More often than not, people who act as executors have never done so before and may never do so again. Being a first time executor is no easy task, especially when you consider that an executor may be personally on the hook for losses suffered by an estate.
Examples of when an executor may be personally on the hook to repay a loss include:
- The sale of property, such as jewelry or art, for less than fair market value;
- The sale of real estate for less than fair market value;
- Penalties or interest payable for filing late tax returns without a good reason for the late filing; and
- Payments to the executor for expenses that are not legitimate estate expenses such as meals or travel.
To guard against personal liability for the sale of estate assets, executors may want to get professional assistance in appraising the value of items. A professional appraisal or estimate documents the efforts of the executor to make sure the estate receives fair market value for any estate assets sold. Appraisals or estimates are usually not necessary for items which only have nominal value such as clothing, costume jewelery, or used furniture.
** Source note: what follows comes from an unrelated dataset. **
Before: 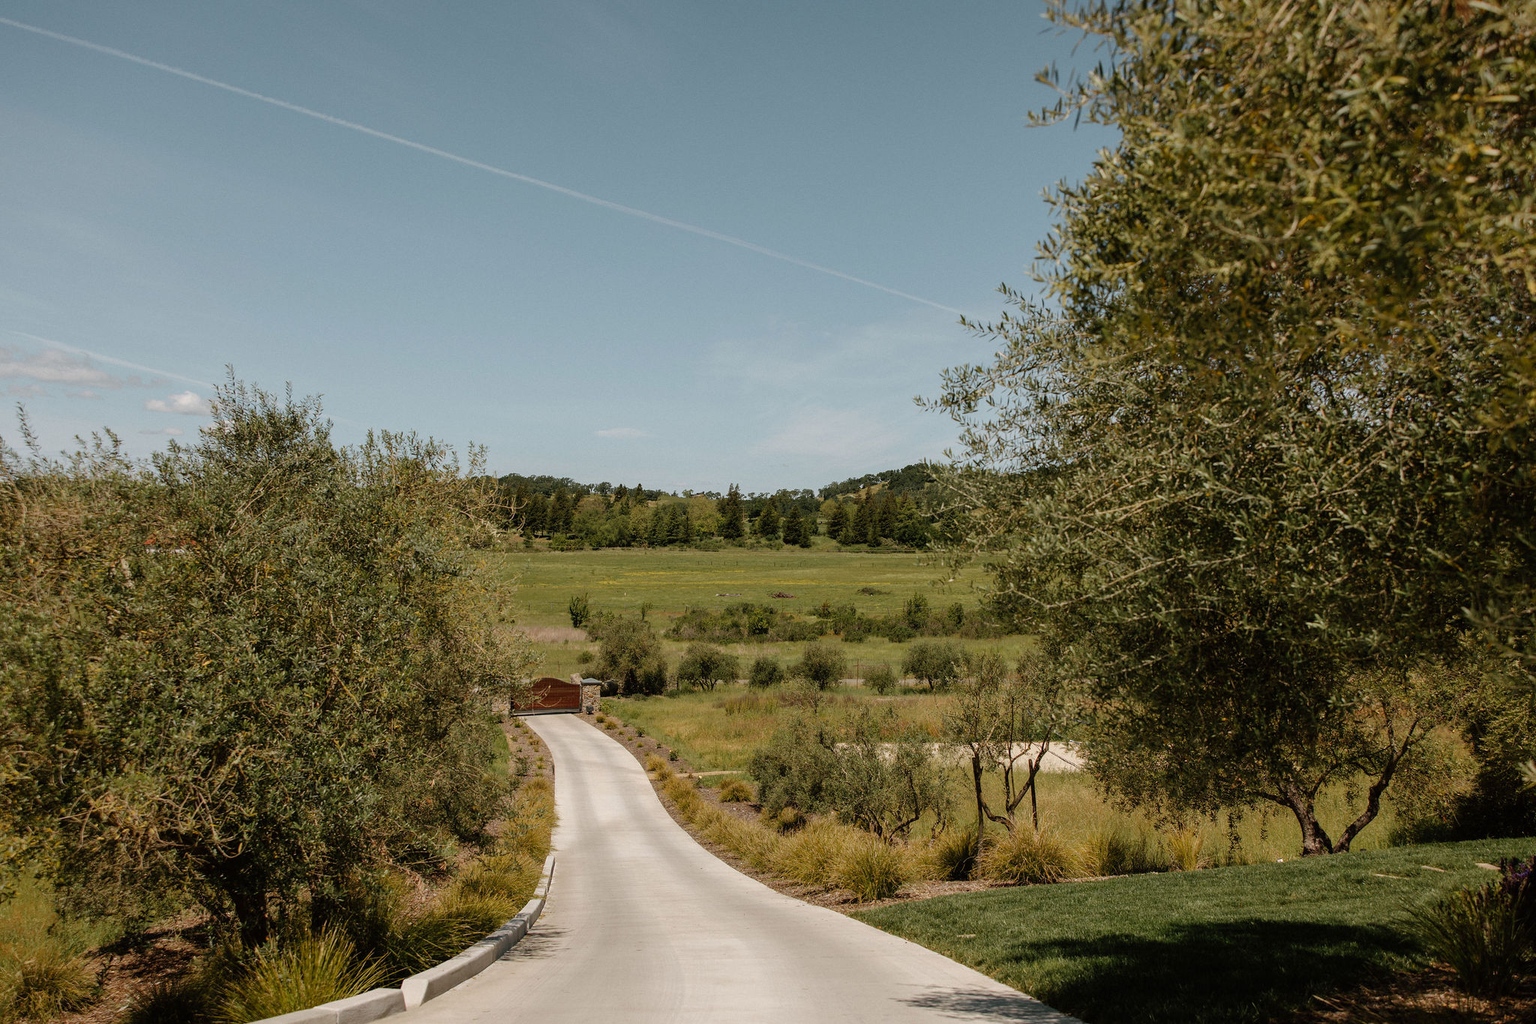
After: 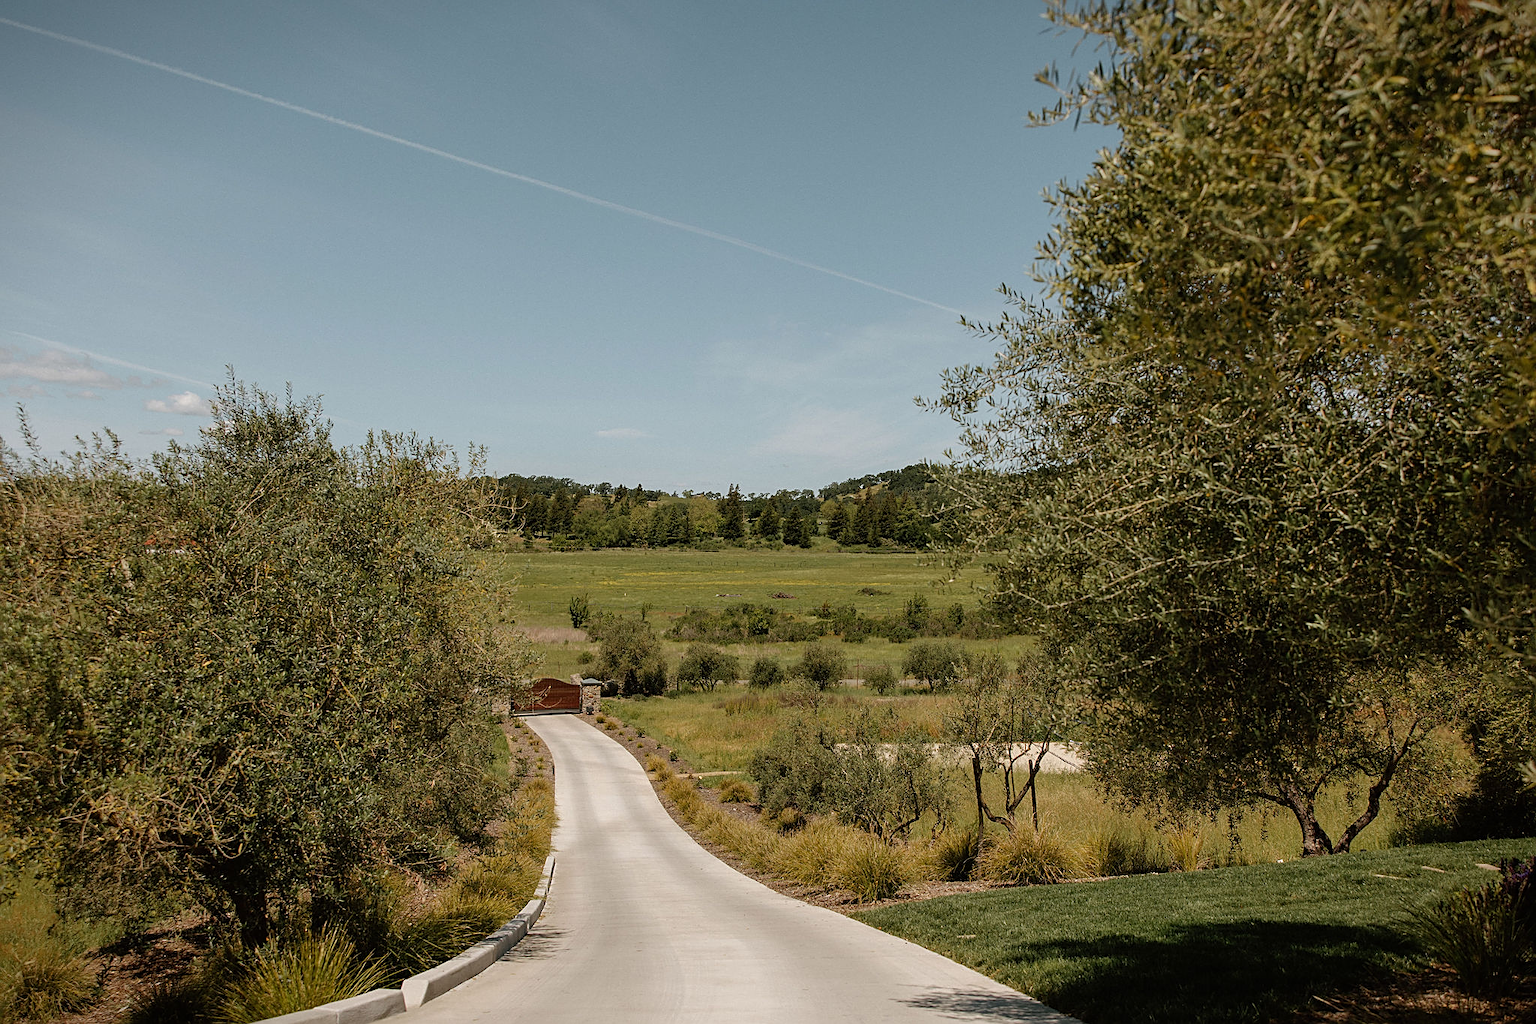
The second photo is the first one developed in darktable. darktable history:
sharpen: on, module defaults
vignetting: fall-off start 100.67%, fall-off radius 65.24%, saturation 0.003, automatic ratio true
For executor expenses, keep in mind that the estate only pays for reasonable costs related to the proper administration of the estate. If you live in Edmonton and have to drive to Saskatoon to meet with a realtor and get a house ready for listing, you may properly claim your mileage, accommodation and meals but only to the extent that these expenses are reasonably required as part of the administration of the estate. If you mix estate business with a visit with friends and family, you should keep estate related expenses separate from personal expenses. In addition, an executor may not claim for expenses that resulted from his or her avoidable mistakes or negligence.
Executors who are honest, keep clear records of estate transactions and expenses, regularly update the beneficiaries about the estate, and move the estate administration forward at a reasonable pace are unlikely to become personally liable to the estate. Getting the assistance of professionals like accountants, lawyers, and realtors will also help ensure that you do not find yourself personally on the hook for estate losses.